Local companies say H-1B visas help fill specialty positions

President Donald Trump has ordered changes to a federal visa program that permits the hiring of skilled immigrants in an effort to protect American workers and jobs, but two Columbus-based companies said that isn’t the problem.

LHP Engineering Solutions and Cummins Inc. said that they always prioritize hiring United States citizens, but the talent pool they must hire from to ensure they can be competitive is short on qualified Americans and predominantly includes foreign nationals.

Trump signed an executive order Tuesday asking for the U.S. government to propose new rules and changes to the H-1B visa program used by largely U.S. technology companies. The intent, the president said, is to help American workers, whose jobs are threatened by skilled immigrants, and stop abuses of the program.

“We’re going to defend our workers, protect our jobs and finally put Americans first,” Trump said Tuesday.

Possible new rules and changes to the visa program are part of Trump’s “Buy American and Hire American” directive. His order would direct U.S. agencies to propose changes so that H-1B visas are awarded to the most-skilled or highest-paid applicants, and not through the lottery system that is currently used.

H-1B visas are not intended to fill positions on an assembly line, but are meant for jobs requiring specialty skills that can’t be filled by a U.S. worker.

Critics contend the program undercuts U.S. workers by bringing in cheaper, foreign workers and driving down wages.

The top three occupations filled by H-1B visa holders are computer systems analysts, application software developers and computer programmers, according to the U.S. Department of Labor — and those three account for about half of the H-1B certifications.

LHP employees hired through the H-1B visa program are typically mechanical, electrical or computer engineers, company CEO David Glass said.

Filling these types of jobs with Americans is the preference, Glass said.

“But if they’re not available, there’s not much we can do about it,” Glass said.

More than 50 percent of LHP’s 400 employees were hired through the H-1B visa program, Glass said.

When LHP visits universities to recruit engineering students, most are from foreign countries such as India and China, Glass said.

That exemplifies the larger problem of the U.S. having an insufficient pipeline of students learning science, technology, engineering and math (STEM) skills and going into related fields, Glass said.

Cummins’ H-1B hires are typically engineers with a master’s or doctorate degree, company spokesman Jon Mills said.

“We’re going after the best and the brightest,” Mills said.

About 5.5 percent of Cummins’ U.S. workforce, the equivalent of about 1,400 employees, was hired through the H-1B visa program, Mills said.

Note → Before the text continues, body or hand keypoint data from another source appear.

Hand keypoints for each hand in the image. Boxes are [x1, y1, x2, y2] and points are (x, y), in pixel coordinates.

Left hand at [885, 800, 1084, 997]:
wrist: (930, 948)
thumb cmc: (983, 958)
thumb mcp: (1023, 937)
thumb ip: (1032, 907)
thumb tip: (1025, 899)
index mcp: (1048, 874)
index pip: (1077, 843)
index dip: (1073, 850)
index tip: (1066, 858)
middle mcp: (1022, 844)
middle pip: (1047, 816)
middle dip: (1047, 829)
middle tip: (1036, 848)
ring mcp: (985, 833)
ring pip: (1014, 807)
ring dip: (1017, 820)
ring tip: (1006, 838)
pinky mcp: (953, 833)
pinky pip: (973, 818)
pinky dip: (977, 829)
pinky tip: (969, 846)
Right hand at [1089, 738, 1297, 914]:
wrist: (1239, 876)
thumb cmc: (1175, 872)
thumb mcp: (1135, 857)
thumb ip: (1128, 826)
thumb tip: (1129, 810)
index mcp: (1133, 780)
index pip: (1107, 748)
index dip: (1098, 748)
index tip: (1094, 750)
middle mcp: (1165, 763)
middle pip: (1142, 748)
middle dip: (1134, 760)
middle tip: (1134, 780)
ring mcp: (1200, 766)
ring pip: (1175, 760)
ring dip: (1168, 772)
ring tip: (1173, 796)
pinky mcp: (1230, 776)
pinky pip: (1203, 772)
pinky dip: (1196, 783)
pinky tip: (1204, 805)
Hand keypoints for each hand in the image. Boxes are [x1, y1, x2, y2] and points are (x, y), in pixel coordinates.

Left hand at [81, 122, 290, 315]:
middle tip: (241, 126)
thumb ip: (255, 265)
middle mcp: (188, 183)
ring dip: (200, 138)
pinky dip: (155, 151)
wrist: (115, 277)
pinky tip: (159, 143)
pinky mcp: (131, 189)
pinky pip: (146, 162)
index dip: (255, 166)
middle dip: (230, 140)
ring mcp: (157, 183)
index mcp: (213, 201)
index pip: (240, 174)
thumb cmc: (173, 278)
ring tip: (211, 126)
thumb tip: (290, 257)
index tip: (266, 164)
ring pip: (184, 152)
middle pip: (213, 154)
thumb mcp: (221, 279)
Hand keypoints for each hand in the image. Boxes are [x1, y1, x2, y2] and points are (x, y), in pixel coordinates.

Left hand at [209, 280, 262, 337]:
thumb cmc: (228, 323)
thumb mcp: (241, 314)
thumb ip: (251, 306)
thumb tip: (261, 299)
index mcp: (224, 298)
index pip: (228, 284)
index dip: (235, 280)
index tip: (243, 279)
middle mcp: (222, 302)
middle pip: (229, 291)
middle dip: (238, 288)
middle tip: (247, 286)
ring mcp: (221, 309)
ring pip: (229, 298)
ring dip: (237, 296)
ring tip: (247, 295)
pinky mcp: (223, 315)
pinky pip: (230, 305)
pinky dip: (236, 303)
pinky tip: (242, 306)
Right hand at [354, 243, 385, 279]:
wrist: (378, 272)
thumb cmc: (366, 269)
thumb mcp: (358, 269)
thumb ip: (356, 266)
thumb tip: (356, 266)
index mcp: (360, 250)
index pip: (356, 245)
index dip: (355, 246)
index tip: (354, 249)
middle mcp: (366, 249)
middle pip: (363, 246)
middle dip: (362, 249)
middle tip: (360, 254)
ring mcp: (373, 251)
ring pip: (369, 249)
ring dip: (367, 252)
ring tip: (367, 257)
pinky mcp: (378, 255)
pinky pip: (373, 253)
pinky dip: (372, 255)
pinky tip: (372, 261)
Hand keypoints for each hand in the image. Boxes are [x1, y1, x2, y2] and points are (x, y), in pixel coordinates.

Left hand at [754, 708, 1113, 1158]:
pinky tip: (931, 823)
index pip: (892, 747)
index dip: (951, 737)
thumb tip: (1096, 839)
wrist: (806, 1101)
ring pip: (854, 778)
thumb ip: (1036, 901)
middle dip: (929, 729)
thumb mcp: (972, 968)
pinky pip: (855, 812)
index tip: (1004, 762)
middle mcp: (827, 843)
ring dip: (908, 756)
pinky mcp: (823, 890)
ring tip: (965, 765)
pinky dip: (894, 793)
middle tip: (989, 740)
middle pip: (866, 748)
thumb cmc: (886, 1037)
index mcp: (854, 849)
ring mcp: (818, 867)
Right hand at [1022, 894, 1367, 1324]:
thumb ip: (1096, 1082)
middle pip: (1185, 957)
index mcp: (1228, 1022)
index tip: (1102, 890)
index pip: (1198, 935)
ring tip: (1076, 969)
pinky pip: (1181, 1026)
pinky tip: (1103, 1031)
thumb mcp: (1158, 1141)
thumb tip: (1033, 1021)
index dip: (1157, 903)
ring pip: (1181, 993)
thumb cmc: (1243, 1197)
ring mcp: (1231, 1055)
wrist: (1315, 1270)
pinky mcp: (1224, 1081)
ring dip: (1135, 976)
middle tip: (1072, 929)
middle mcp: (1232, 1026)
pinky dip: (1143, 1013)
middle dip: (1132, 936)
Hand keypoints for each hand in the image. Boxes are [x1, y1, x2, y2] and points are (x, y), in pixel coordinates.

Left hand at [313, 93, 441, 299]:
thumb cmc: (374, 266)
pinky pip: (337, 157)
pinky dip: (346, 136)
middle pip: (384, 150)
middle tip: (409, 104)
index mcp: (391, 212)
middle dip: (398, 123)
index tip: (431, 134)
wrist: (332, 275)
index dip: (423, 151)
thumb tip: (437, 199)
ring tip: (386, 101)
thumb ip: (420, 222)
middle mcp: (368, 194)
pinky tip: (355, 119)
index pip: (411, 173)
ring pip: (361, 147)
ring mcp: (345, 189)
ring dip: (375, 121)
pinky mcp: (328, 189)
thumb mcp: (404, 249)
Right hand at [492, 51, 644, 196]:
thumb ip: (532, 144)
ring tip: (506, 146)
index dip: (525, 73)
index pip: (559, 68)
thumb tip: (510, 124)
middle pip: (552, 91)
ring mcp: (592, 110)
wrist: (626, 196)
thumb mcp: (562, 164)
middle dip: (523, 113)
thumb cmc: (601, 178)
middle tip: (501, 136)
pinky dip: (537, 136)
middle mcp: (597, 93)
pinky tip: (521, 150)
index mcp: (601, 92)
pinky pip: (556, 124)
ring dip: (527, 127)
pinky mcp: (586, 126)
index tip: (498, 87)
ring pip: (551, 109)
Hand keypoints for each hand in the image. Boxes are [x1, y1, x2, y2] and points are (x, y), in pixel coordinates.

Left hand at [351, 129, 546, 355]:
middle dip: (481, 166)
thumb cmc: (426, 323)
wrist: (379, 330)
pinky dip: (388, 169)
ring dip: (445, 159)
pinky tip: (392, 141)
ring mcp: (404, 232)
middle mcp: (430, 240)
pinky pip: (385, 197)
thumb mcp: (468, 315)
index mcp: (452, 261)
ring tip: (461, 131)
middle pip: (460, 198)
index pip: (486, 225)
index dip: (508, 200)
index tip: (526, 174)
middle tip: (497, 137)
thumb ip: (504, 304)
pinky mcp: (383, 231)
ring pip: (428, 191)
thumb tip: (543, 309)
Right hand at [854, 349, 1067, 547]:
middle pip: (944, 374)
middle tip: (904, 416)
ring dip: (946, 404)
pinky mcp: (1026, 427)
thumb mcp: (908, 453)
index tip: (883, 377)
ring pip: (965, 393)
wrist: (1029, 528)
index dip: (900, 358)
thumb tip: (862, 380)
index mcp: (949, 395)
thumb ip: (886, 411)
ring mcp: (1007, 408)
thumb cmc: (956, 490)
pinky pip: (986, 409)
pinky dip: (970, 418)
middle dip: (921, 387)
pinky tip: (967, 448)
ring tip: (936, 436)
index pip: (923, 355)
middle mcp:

The visa program is supposed to be capped at 85,000 annually, although more than 100,000 workers are allowed in each year with exemptions for university-related positions.

Glass said LHP sponsors employees for green cards so they can gain U.S. residency and stay longer than the six years an H-1B visa allows.

One of LHP’s co-founders is an example of how companies can benefit from the H-1B visa program. Ryan Hou, LHP chairman and partner, came to the U.S. 32 years ago on a work visa. He hired an attorney to help him through the process of obtaining a green card.

Hou previously said at an immigration policy event the company hosted in March that it’s important for H-1B visa holders to be able to stay in the U.S. long term.

“On a city level, for Columbus, I want them to feel welcome here, settle down here. They need a green card to feel they belong in the Unites States,” he said at the event.

Both LHP and Cummins will keep an eye on the proposed H-1B visa changes. If they largely are to urge the hiring of Americans first that’s fine, Glass said. But if the result is fewer H-1B visas available, that would be a problem, he said.

“We will wait and see,” Cummins spokesman Mills said. “But we must be able to attract and retain the best talent.”

How they're used

Columbus-based Cummins Inc. and LHP Engineering Solutions typically hire immigrant workers through the federal H-1B visa program to fill engineering jobs.

LHP typically hires mechanical, electrical and computer engineers. Cummins typically hires engineers with a master’s degree or doctorate.

More than 50 percent of LHP’s 400 employees were hired through the H-1B program. About 5.5 percent of Cummins’ U.S. workforce, roughly 1,400 employees, were hired through the program.